Sergeant Bradley Cross – who leads the Watford Central Safer Neighbourhood Team – is just one of two UK competitors who have been chosen to take part in the International Best Young Driver Contest in Austria between Friday 6 October and Sunday 8 October.
The competition is run by the Federation Internationale de L’Automobile (FIA) and the Institute for Advanced Motorists (IAM). Brad, who joined Herts Police in 2019, is looking forward to the challenge after previously triumphing at the UK’s Best Young Driver competition behind the wheel of a Porsche Cayenne at Hampshire’s Thruxton Circuit in August.
He and his fellow European competitors will again be put through their paces with a series of challenging tests against the clock, including precision parking, slalom courses, circuit driving and skid pan driving, the latter of which involves driving on a wet and polished concrete surface without the help of the vehicle’s Anti-Lock Braking System (ABS).
Brad spent the first four years of his policing career working on the intervention team, responding to urgent 999 calls from the public. He became eligible to join the Institute of Advanced Motorists (IAM) after qualifying as a response driver in June 2020, at a time when the country was gripped by the coronavirus pandemic.
He said: “I pride myself on being a response driver and have been representing the police, and Hertfordshire Constabulary, throughout the competition.

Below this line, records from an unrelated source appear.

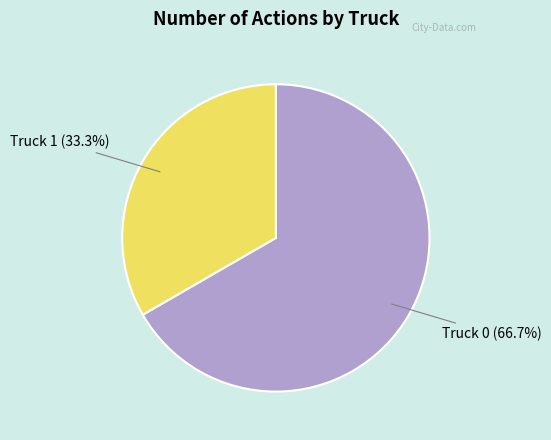

To the nearest percent, what is the difference between the Truck 1 and Truck 0 slice percentages?

33%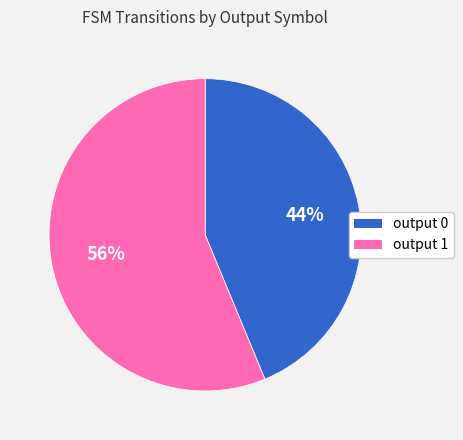

Is there any slice that represents more than half of the pie?

Yes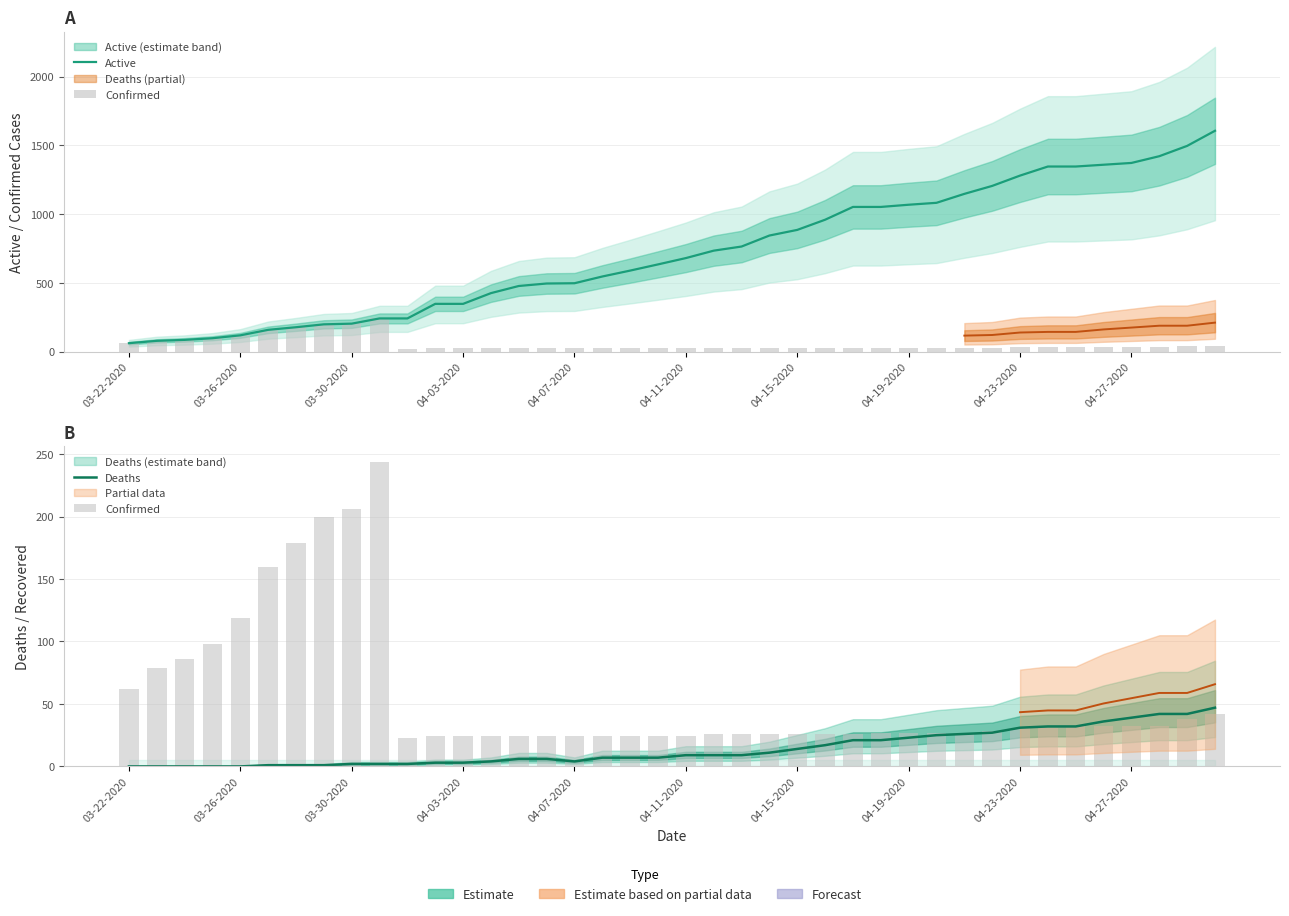

What position from the left is 31?

32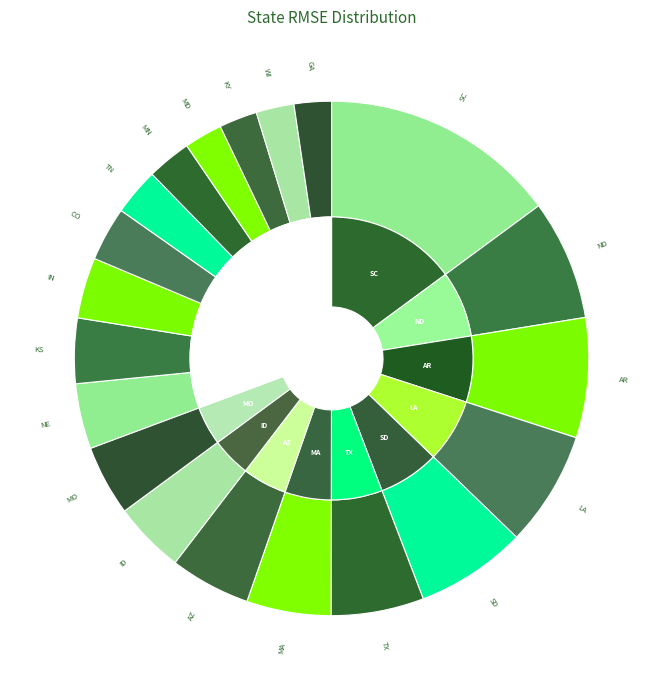

What is the total percentage of KS and AZ?

9.2%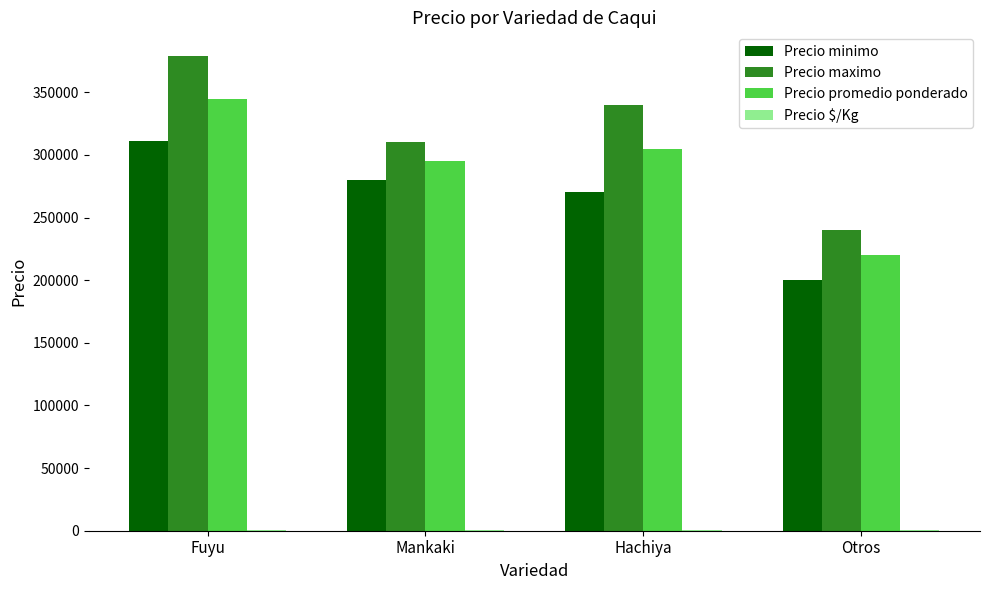

The Precio minimo series shows 280000 at Mankaki. True or false?

True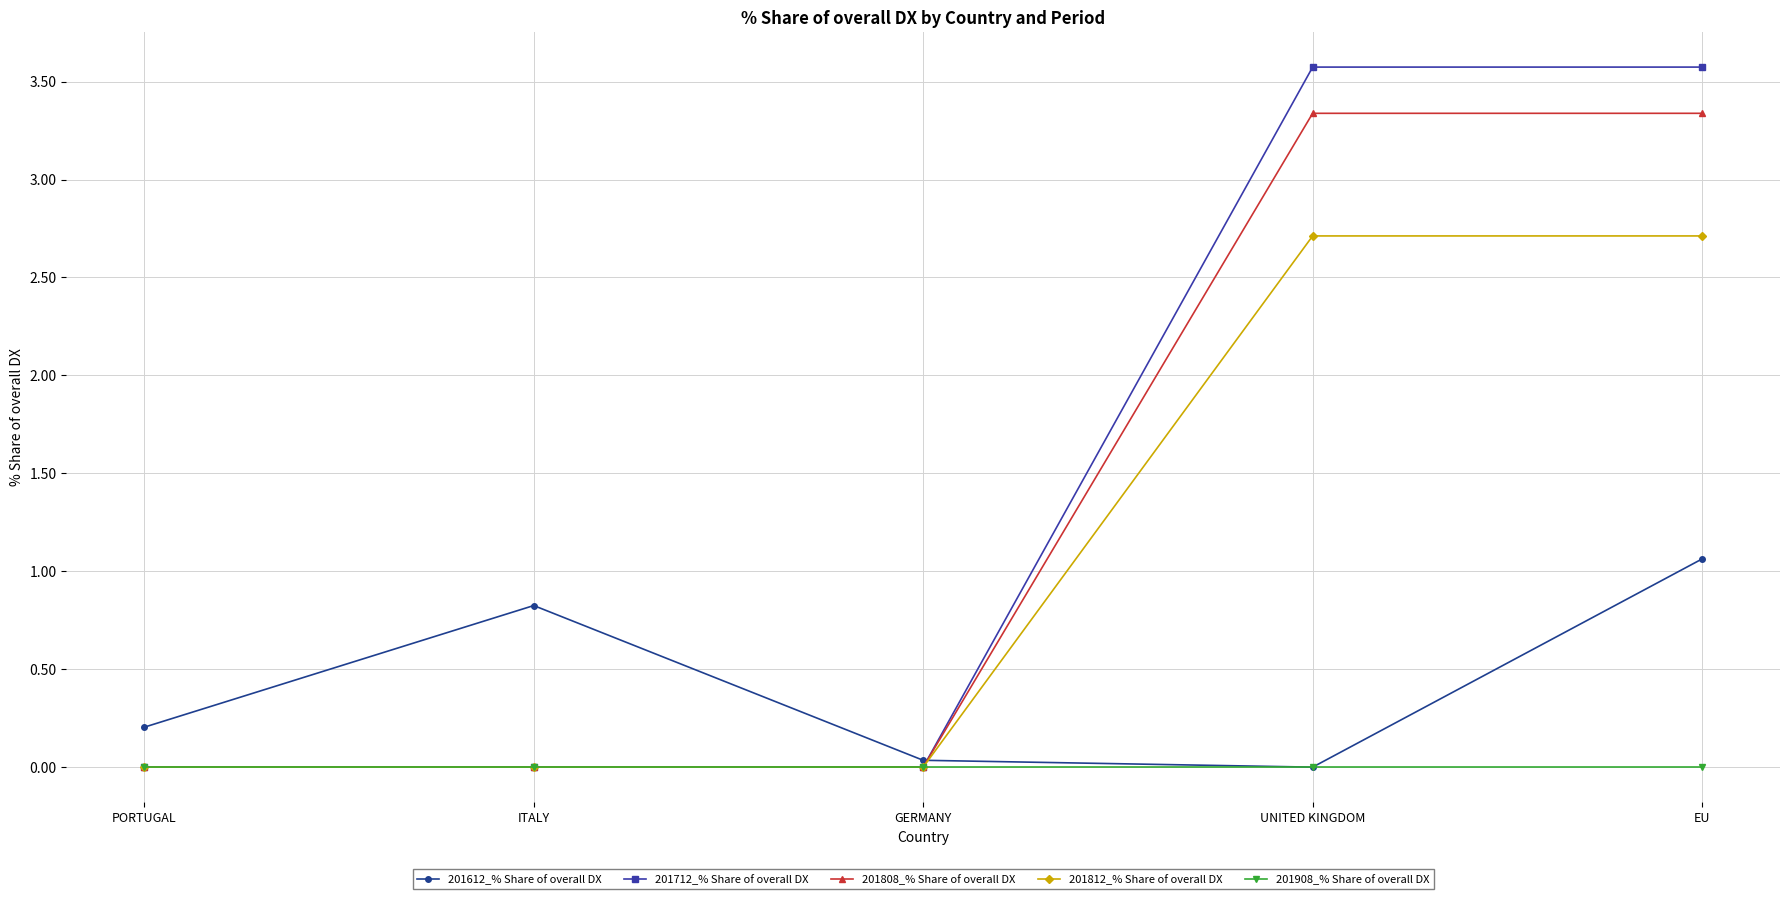

What is the maximum value shown in the chart?

3.6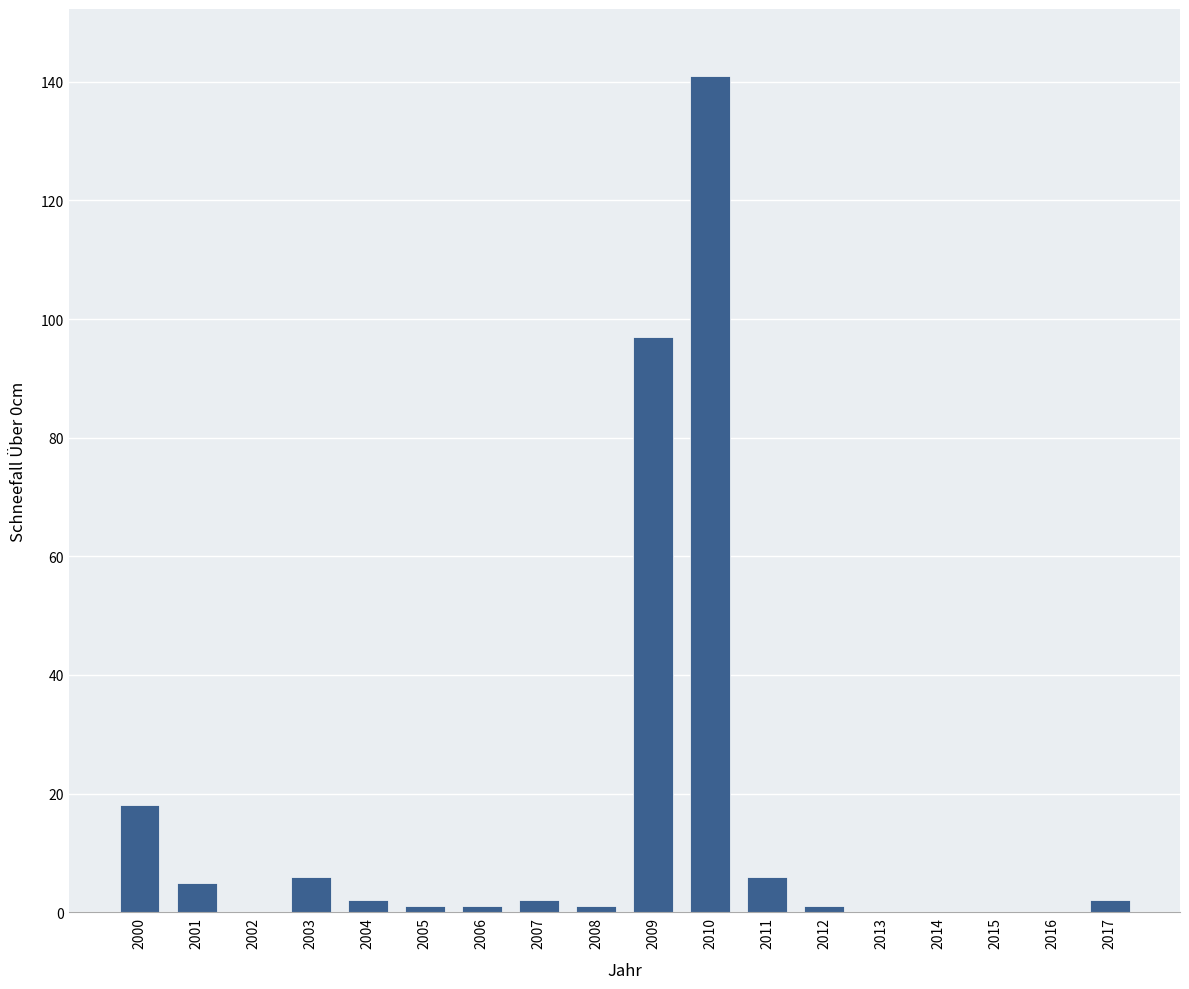

Reading left to right, extract all data points from this chart.

2000=18	2001=5	2002=0	2003=6	2004=2	2005=1	2006=1	2007=2	2008=1	2009=97	2010=141	2011=6	2012=1	2013=0	2014=0	2015=0	2016=0	2017=2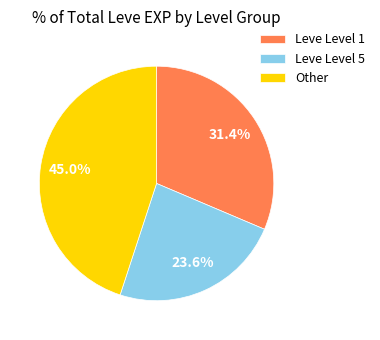

How many slices are in this pie chart?

3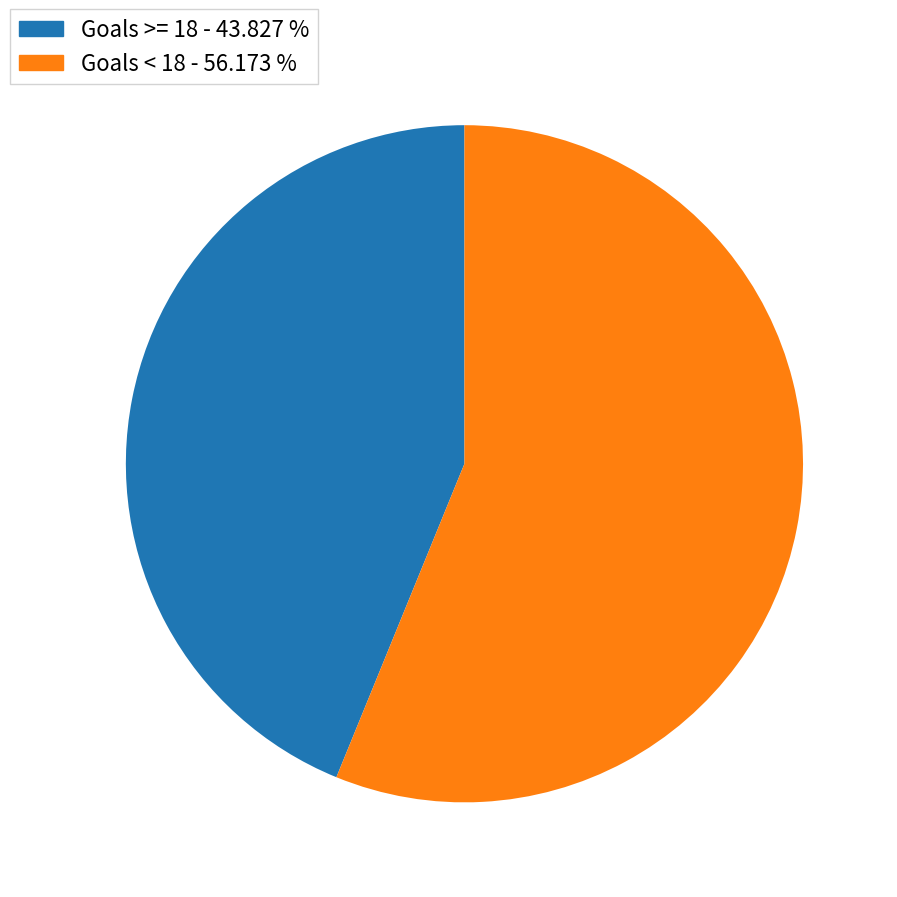

Is there any slice that represents more than half of the pie?

Yes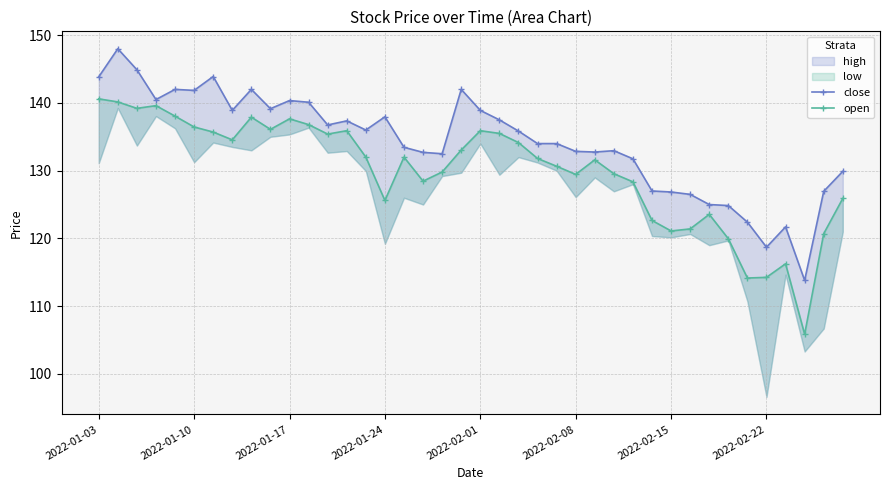

How many data points in open are above 132?

18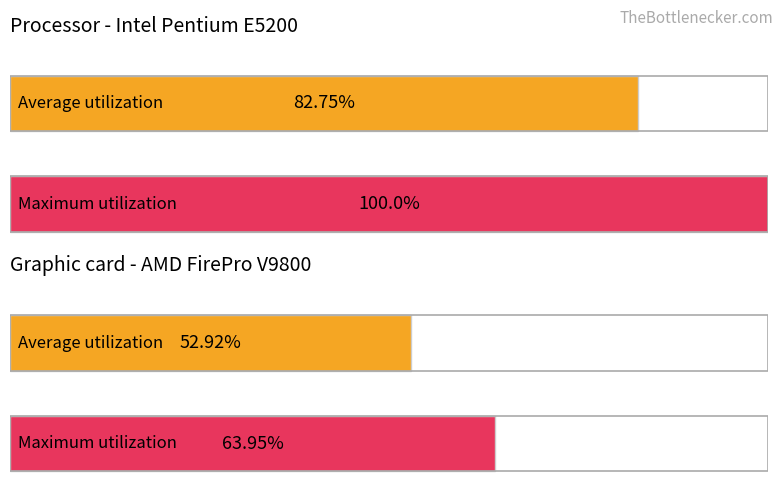

At how many categories does at least one series exceed 13?

2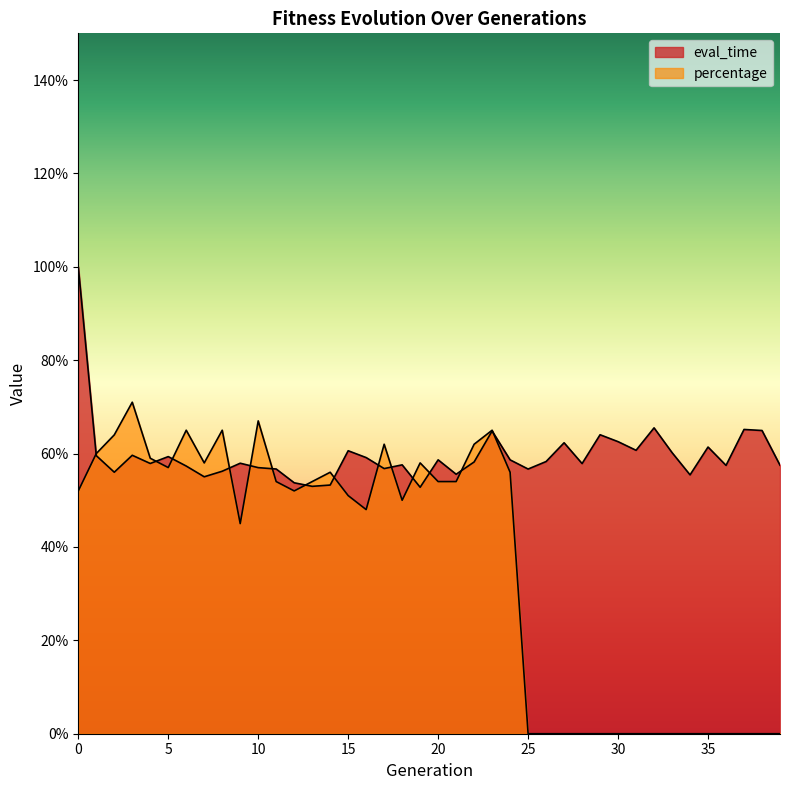

What is the lowest value of the eval_time series?

0.5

I have gained all my tactical driving experience through the police, and without my training and qualification I wouldn’t have got as far as I have in this competition, so I am very grateful to the constabulary.
“I’ve always had an interest in cars and my police training taught me how to have a ‘driveology’; how to drive safely but effectively with no risk to others. I learned how to execute manoeuvres, how to read the road ahead, and how to anticipate what other drivers are going to do before they even do it. Maintaining your car is also a big part of the training; you’re shown how to look after it by checking the oil levels and tyre pressures and keeping it looking presentable.”
So what should motorists do if they see an emergency vehicle responding on blue lights approaching them in their rear view mirror?
“Always be aware of your surroundings, stay calm, and wait until there’s a safe space to pull to the left, stop, and let them pass,” says Brad.